No. Some people might look like they’re rich because they have a pool, or three super big trampolines, or a really big house, but that doesn’t mean they’re rich. That means they used the money for a house that they liked. But if they can’t afford it, then they go to a different house and maybe it’s less money.

So why do you say we’re not rich?

Well, because (looking around), because we pay rent every month I think? And that’s a lot of money to pay.

How much do you think it is?

A couple hundred dollars.

Like how many?

Greater than $100 and less than $1,000. Somewhere in between.

You’re correct. But even if we pay that much in rent, why do you think we’re not rich?

We spend a lot of money on food and we have a nice house, and we have a nice copier; we have an okay printer, it’s pretty nice. We have a lot of things.
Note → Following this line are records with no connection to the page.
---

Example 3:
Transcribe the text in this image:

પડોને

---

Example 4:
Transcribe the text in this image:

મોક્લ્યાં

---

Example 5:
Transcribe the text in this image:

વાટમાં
I have a big bed, you have a big bed.

What if I told you I paid $80 for my bed on Craigslist?


And I saved the rest of the money that I would have spent for a brand new bed.
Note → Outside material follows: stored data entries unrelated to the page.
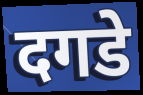
दगडेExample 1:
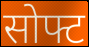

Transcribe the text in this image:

सोफ्ट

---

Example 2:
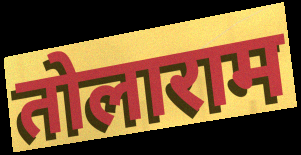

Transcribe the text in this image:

तोलाराम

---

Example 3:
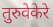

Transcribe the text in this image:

तुरुवेकेरे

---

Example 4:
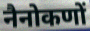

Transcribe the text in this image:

नैनोकणों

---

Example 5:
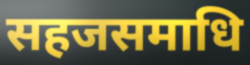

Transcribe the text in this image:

सहजसमाधि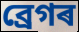
ব্ৰেগৰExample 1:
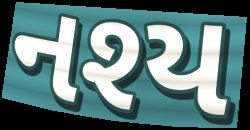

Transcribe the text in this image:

નશ્ય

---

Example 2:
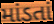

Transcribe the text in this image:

માંડતાં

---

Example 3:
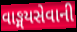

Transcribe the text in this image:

વાઙ્મયસેવાની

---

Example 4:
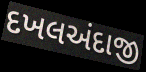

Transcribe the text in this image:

દખલઅંદાજી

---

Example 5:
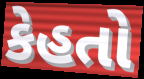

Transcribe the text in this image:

કેહતો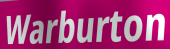
Warburton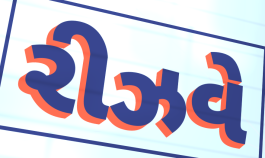
રીઝવે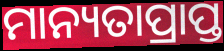
ମାନ୍ୟତାପ୍ରାପ୍ତ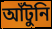
আঁটুনি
When you get money how much do I ask you to save?

When I get money, you ask me to save at least $1.50.


At least 10%


So what if I told you that I save at least 10% of all money that I make? And I invest it and it grows. Do you know how your money grows when I pay you interest every month? And each month you get more and more interest?


That’s what’s happening with my own money. I’m saving and it keeps growing and growing. We’re not super rich, but we’re doing okay.
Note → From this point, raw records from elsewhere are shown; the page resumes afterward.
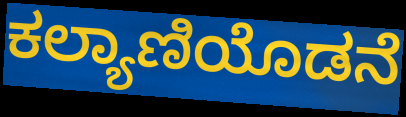
ಕಲ್ಯಾಣಿಯೊಡನೆ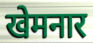
खेमनारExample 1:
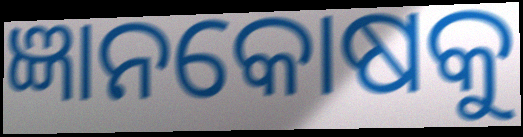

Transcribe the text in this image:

ଜ୍ଞାନକୋଷକୁ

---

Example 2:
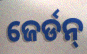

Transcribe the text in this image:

ଜେର୍ଡନ୍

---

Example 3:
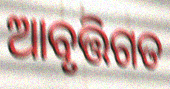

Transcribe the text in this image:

ଆବୃତ୍ତିଗତ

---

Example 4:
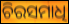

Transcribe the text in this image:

ଚିରସମାଧି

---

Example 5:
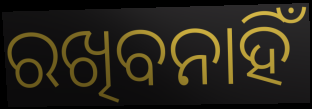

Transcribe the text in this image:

ରଖିବନାହିଁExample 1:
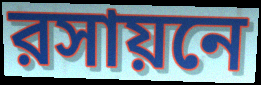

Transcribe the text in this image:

Do you need money to be rich?

Hmm… yes? I’m not very sure of what the answer is to that one, but I’m going to say yes.

What if you had a job that you really liked, and you had friends, and you got to do all the things that you liked to do, like swimming and kayaking and going on vacation, but you didn’t have millions of dollars in the bank. Would you say you were rich then?

Hmm… if I only had a little bit of money in the bank, and I liked my job, and well, what I would do is I would keep the job and I would keep getting more money and it would keep growing and then once I was ready to retire then I’d have enough for retirement.

But during that time, would you call yourself rich? Or not yet?

Uh, I wouldn’t say I’d ever be rich.

I think that you don’t need a lot of money to have a rich life. 

Okay. I agree on that a little bit.

Let’s see… one more question. What do you think people should know about money? 

I said the first question was hard, but this is the hardest one yet.

That people don’t know?

Hmm… (long pause). Well… sometimes people don’t really know about saving money, so they don’t save money, and they buy stuff that they want but nothing that they need, but end up with a really nice house and no money. Even if they’re renting they’d get kicked out of the house.

So what should those people do then?

They should have saved the money and used it wisely on what they need instead of what they want.

Where did you learn that?

You. You and daddy.

Aww. I love you.

I love you, too.

Thanks for answering these questions!


talking to kids about money


    1. Right! I loved that part, too. Good luck with your little one. One of the first things I did with my daughter was teach her to shop for toys with “Maybes.” You tell them they can get either a “small”, “medium”, or “large” toy. They get a certain amount of “Maybes” (I usually went with 5.) They shop for 5 Maybes and then have to choose which ones have to get back on the shelf. The process can take a while but in the end, you are certain they have what they want and understand the value of really thinking things through. She’s 9 now and we still use this method.